En outre, ces P.M.A. sont accessibles, non seulement aux couples
mariés, mais également aux concubins. Le texte dit
: « La P.M.A. a pour objet exclusif de remédier
à la stérilité médicalement constatée
d'un couple » ... Les couples homosexuels ne sont
même pas expressément écartés, bien
que cela semble découler d'autres articles réglant
les problèmes de filiation et qui parlent du « mari
ou compagnon de la mère ». Encore cela
n'est-il précisé que pour réglementer les
actions en contestation de filiation ou en réclamation
d'état. Ainsi rien n'empêche dans le texte à
un couple de femmes homosexuelles (sans aucun
doute stérile) de demander une P.M.A. avec donneur puisque
de toutes façons il n'y aura pas de reconnaissance de paternité,
ni de contestation possible à ce sujet.
Qui
sera père ?
Ce
risque d'absence de paternité reconnue existe dans ce projet
même en cas de couple hétérosexuel,
car le concubin d'une femme qui accouche doit faire un acte de
reconnaissance de sa paternité pour que celle-ci soit établie.
Or personne ne peut le contraindre à le faire s'il a changé
d'avis après l'insémination de sa compagne. Certes,
le projet de loi le rend tout de même « responsable
envers la mère et l'enfant », il pourra
être tenu financièrement envers eux, mais il ne sera
pas le père. Comme la filiation avec le donneur est interdite
par ce projet de loi pour garantir l'anonymat de ce dernier, cet
enfant sera condamné à n'avoir aucun père.
Nous pensons donc qu'il faudrait, au minimum,limiter les P.M.A.

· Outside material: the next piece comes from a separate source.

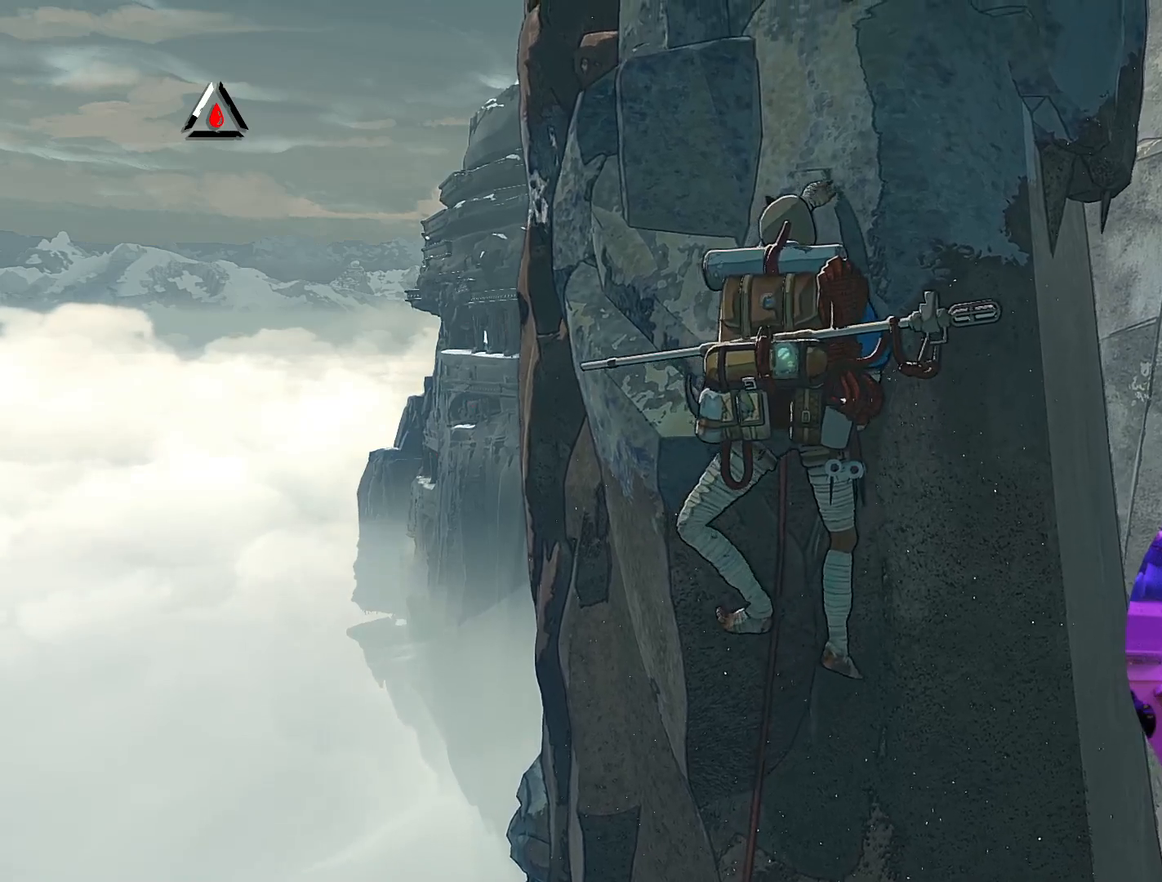
{"buttons": ["R1"], "left_stick": "up", "right_stick": "center", "events": [[350, "R1", "down"]]}
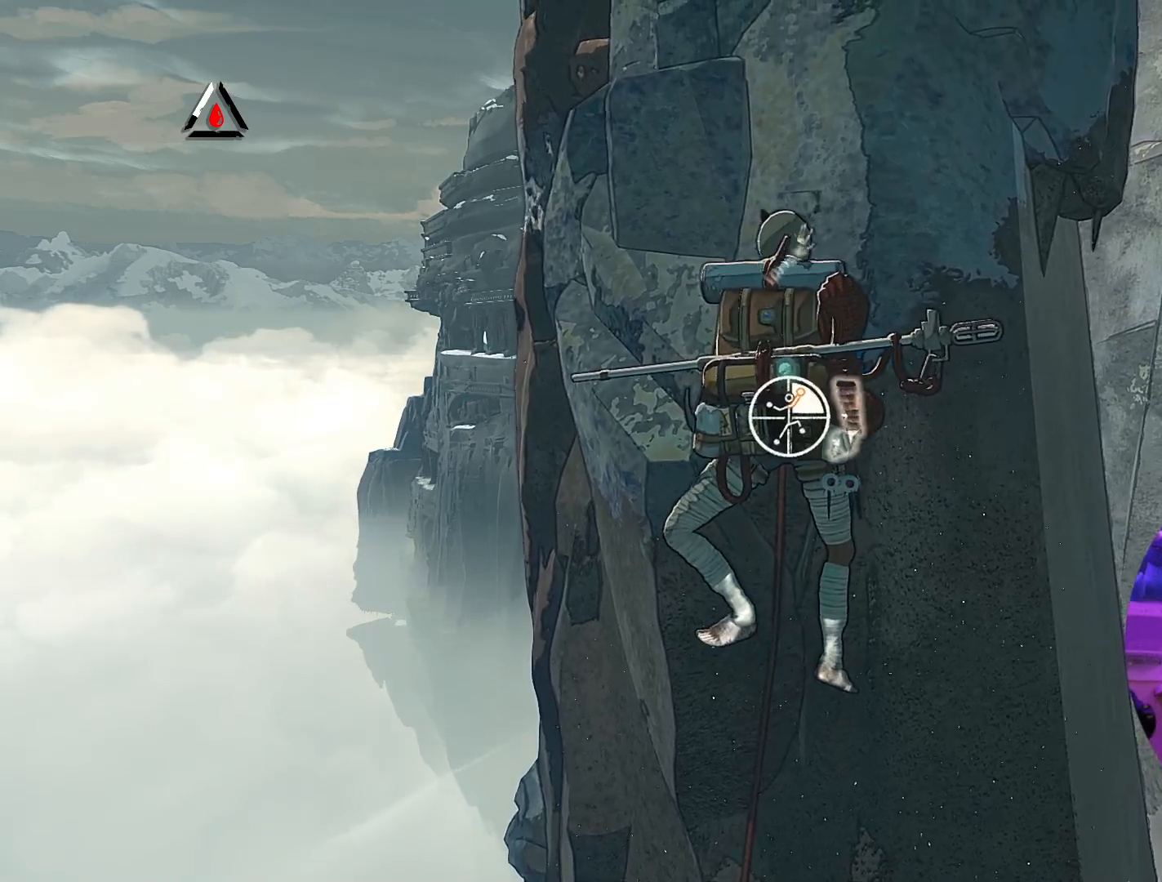
{"buttons": ["R1"], "left_stick": "down", "right_stick": "center", "events": [[233, "left_stick", "center"], [467, "left_stick", "down"]]}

aux couples mariés, le mari étant automatiquement
le père légal defenfant né de sa femme.
La
notion de stérilité médicalement constatée
est aussi très floue et l'on sait l'abus qui en est fait
actuellement, certaines femmes ayant spontanément d'autres
enfants après une P.M.A., prouvant ainsi qu'elles n'étaient
pas stériles.
Embryons
surnuméraires
Un
autre danger réside dans l'absence de toute limitation
du nombre des embryons "fabriqués" pour une P.M.A..
Le projet de loi permet ainsi l'existence d'embryons surnuméraires,
qui ne pourront être réimplantés chez la femme,
avec problème : qu'en fera-t-on ? On peut les garder au
froid pour une future réimplantation, les donner à
d'autres couples, les utiliser pour des expériences comme
du matériel de laboratoire, ou les détruire. Il
arrivera forcément que des embryons soient créés
spécialement à des fins de recherche. (II faud rait
aussi parler des risques pour la santé de la femme des
substances
utilisées pour stimuler l'ovulation et obtenir un grand
nombre d'ovules à la fois).
Autre
problème, dont ne parlent pas les textes : le nombre d'embryons
qui peuvent être réimplantés en une seule
fois chez une femme. En cas de grossesse multiple, il est courant
de procéder à une "réduction embryonnaire"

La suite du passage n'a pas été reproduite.